Japanese troops storm into the outskirts of the city of Changsha, capital of Hunan province, which was fought over three times between September 1939 and January 1942. The original Japanese offensive against the city employed 100,000 men but failed to hold Changsha. A second attack in September 1941 was reinforced by a further 20,000 Japanese troops but again was pushed back after heavy fighting. A few months later a final offensive was launched but again after yet another battle for the city the Japanese withdrew their forces.
Nationalist troops remove bodies from one of the underground air raid shelters built for the population of Chungking in 1942. A direct hit on any of the manmade shelters or caves used as makeshift shelters resulted in horrendous casualties. Life in the wartime capital of Nationalist China was tough, especially for the poor who had to rely on what was provided by the government. The richer citizens of Chungking had their own private shelters built for them in the grounds of their houses.
A young female volunteer of the Nationalists Women’s Volunteer Corps is seen on sentry duty in Chungking in 1941. Girl volunteers were raised to help the regular army defend the wartime capital from the Japanese. Many recruits came from amongst the ranks of the thousands of students who had escaped the Japanese occupation. The volunteers wore cotton dresses and either a cotton side cap or a broad-brimmed sun hat, as seen here.
Massed ranks of officer trainees at the Central Military Academy at Chengtu in Szechwan province parade for their commander in 1942. Although the Allies were training Chinese troops in India and western China, the Nationalists continued to run their own military academies as well. Most Nationalist officers came from the higher classes of Chinese society and these men have been issued with smart uniforms not available to the vast majority of troops.
The crew of a Nationalist gunboat operate their deck gun against Japanese aircraft in 1942. After the initial fighting in 1937–8, the remnants of the Chinese navy saw little service, largely because of the total Japanese air superiority. Any Nationalist vessels that took to sea would face air attack and most remained hidden in small harbours or sheltered up rivers in southern China until 1945. Starting the war with fifty-nine vessels, most of which were gunboats and other patrol boats, the navy had to be rebuilt after 1945.
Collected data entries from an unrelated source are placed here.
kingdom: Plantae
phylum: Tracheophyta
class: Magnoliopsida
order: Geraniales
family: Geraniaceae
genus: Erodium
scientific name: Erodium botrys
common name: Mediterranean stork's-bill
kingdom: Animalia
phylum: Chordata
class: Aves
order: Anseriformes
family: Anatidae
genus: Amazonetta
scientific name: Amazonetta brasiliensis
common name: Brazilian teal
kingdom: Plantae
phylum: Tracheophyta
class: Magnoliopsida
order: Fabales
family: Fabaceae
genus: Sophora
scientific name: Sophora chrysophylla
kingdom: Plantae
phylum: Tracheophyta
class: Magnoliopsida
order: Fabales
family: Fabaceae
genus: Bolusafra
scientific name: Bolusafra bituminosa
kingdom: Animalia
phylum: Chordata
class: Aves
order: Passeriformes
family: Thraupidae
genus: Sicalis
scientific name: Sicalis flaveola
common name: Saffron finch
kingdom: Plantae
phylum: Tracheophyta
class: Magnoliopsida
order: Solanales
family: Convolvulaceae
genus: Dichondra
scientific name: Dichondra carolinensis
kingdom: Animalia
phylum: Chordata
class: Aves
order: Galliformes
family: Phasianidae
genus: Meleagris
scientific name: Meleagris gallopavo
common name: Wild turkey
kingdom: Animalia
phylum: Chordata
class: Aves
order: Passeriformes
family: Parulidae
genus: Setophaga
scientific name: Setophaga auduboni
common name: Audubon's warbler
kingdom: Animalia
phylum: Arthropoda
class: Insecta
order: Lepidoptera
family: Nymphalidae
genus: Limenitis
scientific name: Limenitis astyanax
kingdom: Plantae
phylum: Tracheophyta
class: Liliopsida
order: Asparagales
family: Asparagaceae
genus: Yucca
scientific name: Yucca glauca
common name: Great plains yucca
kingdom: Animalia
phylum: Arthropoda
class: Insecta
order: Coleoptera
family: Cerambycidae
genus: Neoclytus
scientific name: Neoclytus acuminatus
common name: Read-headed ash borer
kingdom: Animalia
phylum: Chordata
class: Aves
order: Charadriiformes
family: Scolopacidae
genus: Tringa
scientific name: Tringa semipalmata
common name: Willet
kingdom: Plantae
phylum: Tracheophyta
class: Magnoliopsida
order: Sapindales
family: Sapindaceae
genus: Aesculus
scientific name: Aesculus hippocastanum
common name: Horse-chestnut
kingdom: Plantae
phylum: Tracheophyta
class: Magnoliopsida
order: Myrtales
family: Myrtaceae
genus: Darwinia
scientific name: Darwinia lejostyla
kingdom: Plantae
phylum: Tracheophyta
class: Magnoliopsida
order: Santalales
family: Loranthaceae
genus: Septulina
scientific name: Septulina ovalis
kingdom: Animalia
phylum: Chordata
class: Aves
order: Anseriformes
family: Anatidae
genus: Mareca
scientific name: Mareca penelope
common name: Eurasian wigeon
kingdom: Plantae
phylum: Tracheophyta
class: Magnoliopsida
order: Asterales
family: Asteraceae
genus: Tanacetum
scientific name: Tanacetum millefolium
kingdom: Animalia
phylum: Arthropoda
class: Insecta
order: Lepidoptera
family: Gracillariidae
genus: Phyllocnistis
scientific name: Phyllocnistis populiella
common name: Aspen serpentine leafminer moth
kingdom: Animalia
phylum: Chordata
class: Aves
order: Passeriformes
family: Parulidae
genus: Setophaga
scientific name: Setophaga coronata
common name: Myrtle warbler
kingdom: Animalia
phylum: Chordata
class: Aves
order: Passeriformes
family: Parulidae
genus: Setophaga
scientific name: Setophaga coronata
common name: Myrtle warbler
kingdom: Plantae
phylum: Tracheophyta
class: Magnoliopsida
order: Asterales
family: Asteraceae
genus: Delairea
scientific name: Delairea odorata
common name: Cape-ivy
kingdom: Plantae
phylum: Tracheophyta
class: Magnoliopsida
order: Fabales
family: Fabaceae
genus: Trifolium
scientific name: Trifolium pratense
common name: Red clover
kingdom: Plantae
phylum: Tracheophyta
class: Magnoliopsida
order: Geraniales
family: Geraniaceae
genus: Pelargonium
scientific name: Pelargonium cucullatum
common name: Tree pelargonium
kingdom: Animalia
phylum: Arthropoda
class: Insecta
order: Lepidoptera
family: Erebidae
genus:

Chinese women labourers work to fill craters left after a bombing raid on an airbase of the famous Flying Tigers American Volunteer Group in March 1942. Before December 1941 this Nationalist Air Force volunteer unit was made up of US pilots who flew 100 US-supplied P-40 fighters against the Japanese. After Pearl Harbor and the entry of the USA into the war against Japan, the Flying Tigers were absorbed into the US Fourteenth Army Air Corps. Many of the ‘maverick’ US pilots were unhappy about this forced conversion of the Tigers into a regular US unit.
Nationalist troops celebrate a rare victory against the Japanese at Changsha and show off their ‘war booty’ in 1942. The soldiers pose with the body of one of their dead foes at their feet and are festooned in Japanese helmets, gas masks, flags and rifles. This third battle for the city began in December 1941 and ended in mid-January 1942 with the Japanese being defeated.
A couple of Nationalist soldiers are pictured wearing captured Japanese M32 steel helmets and mock firing the Imperial army Model 10 grenade launcher after the battle for Changsha in 1942. Fortunately, both soldiers have been told that the small mortar is not meant to be fired resting on the knee. The grenade launcher for some reason was known as the ‘knee mortar’ but if used in this way would result in a broken or fractured leg at the very least.